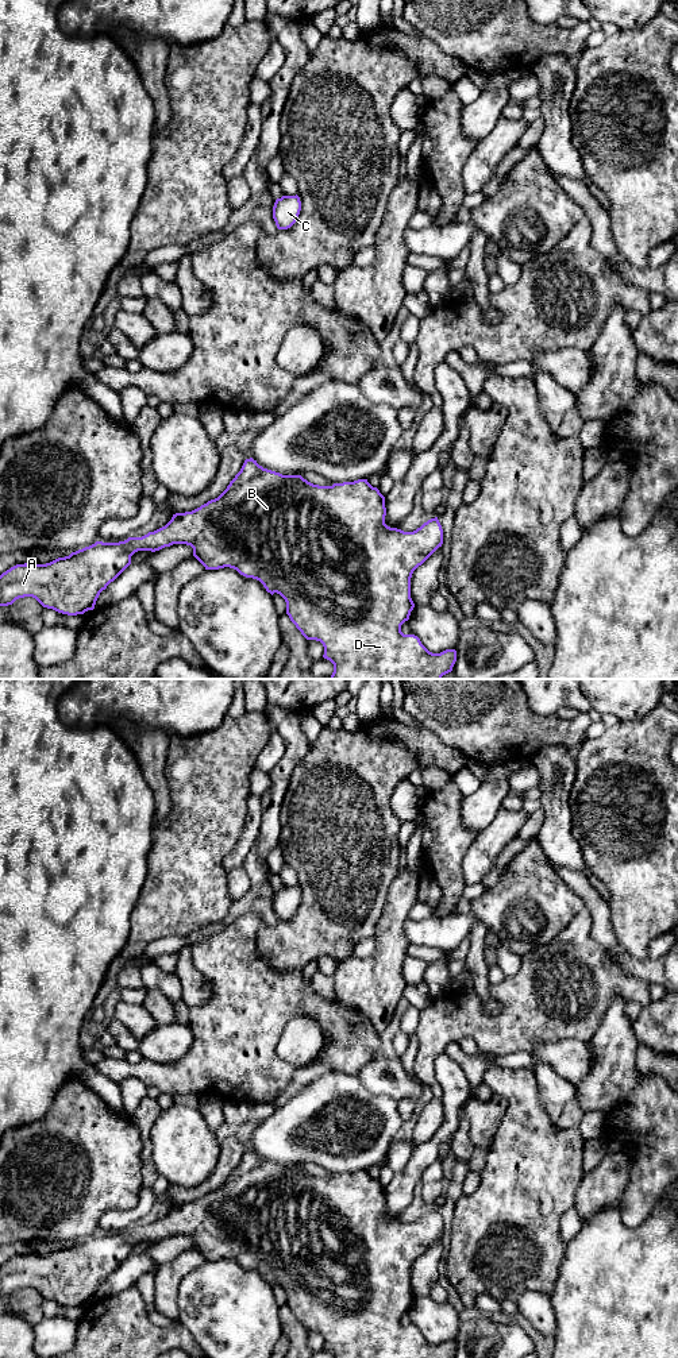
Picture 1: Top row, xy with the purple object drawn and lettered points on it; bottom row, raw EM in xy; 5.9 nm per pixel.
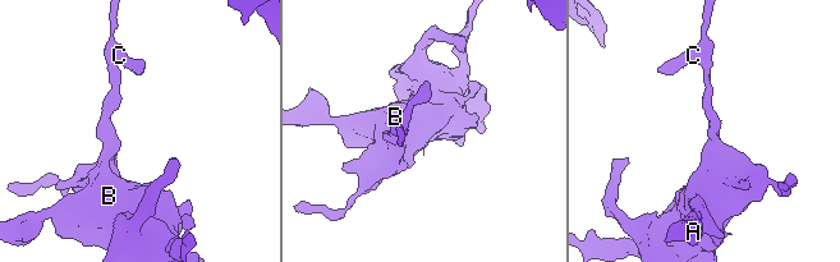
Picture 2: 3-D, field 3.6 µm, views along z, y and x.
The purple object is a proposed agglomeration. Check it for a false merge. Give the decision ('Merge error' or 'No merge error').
No merge error

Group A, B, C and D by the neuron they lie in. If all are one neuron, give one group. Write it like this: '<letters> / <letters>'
A B C D

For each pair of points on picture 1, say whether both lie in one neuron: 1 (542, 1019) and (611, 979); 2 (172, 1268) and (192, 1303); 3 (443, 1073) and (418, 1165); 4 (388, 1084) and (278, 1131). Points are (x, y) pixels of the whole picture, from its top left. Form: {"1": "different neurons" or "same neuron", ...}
{"1": "same neuron", "2": "different neurons", "3": "same neuron", "4": "different neurons"}

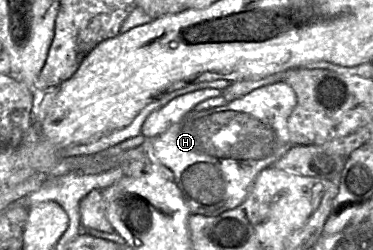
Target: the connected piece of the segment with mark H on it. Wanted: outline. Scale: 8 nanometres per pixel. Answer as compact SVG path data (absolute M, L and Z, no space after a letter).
M285 82L259 87L227 105L188 112L164 133L150 139L148 150L173 172L174 181L191 214L217 216L242 204L258 174L272 167L293 147L288 118L296 104L296 93Z

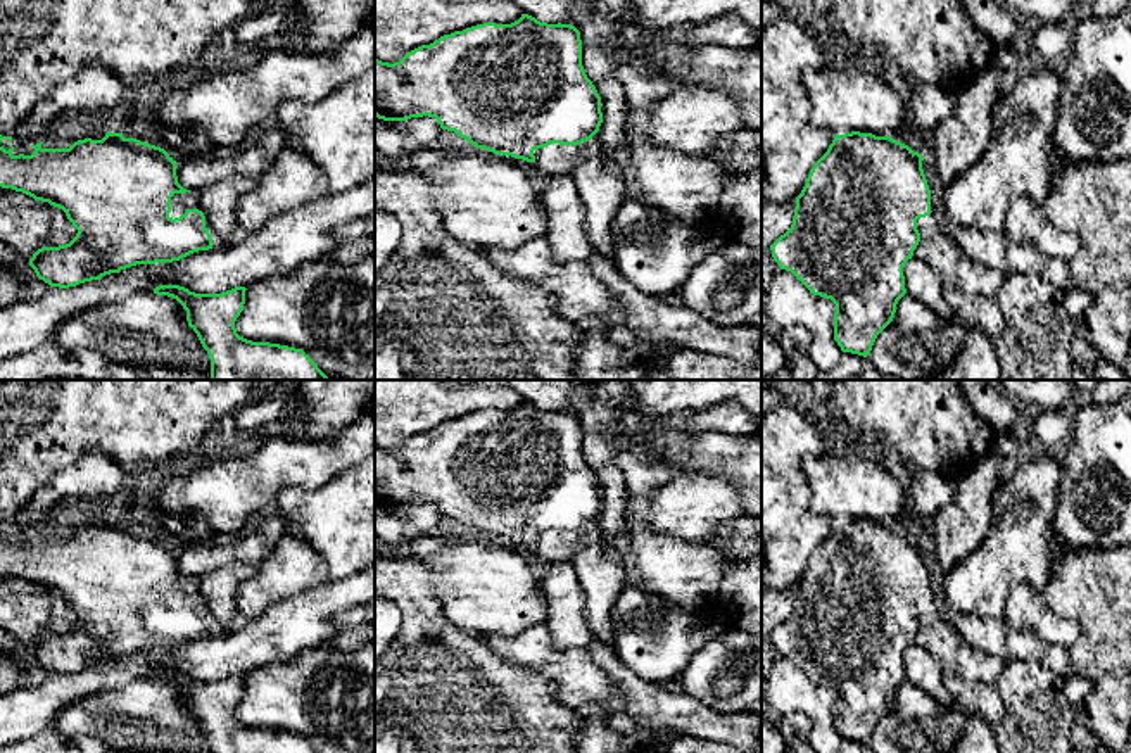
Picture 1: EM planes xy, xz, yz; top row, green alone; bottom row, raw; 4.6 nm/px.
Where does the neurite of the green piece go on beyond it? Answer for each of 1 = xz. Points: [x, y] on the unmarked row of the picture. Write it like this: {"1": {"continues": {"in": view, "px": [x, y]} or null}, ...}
{"1": {"continues": {"in": "xz", "px": [603, 572]}}}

How to complete this task
Word for word, write out the full listing, leaving the pictures aside.

Solution for this problem
Picture 1: Top row, xy with the purple object drawn and lettered points on it; bottom row, raw EM in xy; 5.9 nm per pixel.
Picture 2: 3-D, field 3.6 µm, views along z, y and x.
The purple object is a proposed agglomeration. Check it for a false merge. Give the decision ('Merge error' or 'No merge error').
No merge error

Group A, B, C and D by the neuron they lie in. If all are one neuron, give one group. Write it like this: '<letters> / <letters>'
A B C D

For each pair of points on picture 1, say whether both lie in one neuron: 1 (542, 1019) and (611, 979); 2 (172, 1268) and (192, 1303); 3 (443, 1073) and (418, 1165); 4 (388, 1084) and (278, 1131). Points are (x, y) pixels of the whole picture, from its top left. Form: {"1": "different neurons" or "same neuron", ...}
{"1": "same neuron", "2": "different neurons", "3": "same neuron", "4": "different neurons"}

Target: the connected piece of the segment with mark H on it. Wanted: outline. Scale: 8 nanometres per pixel. Answer as compact SVG path data (absolute M, L and Z, no space after a letter).
M285 82L259 87L227 105L188 112L164 133L150 139L148 150L173 172L174 181L191 214L217 216L242 204L258 174L272 167L293 147L288 118L296 104L296 93Z

Picture 1: EM planes xy, xz, yz; top row, green alone; bottom row, raw; 4.6 nm/px.
Where does the neurite of the green piece go on beyond it? Answer for each of 1 = xz. Points: [x, y] on the unmarked row of the picture. Write it like this: {"1": {"continues": {"in": view, "px": [x, y]} or null}, ...}
{"1": {"continues": {"in": "xz", "px": [603, 572]}}}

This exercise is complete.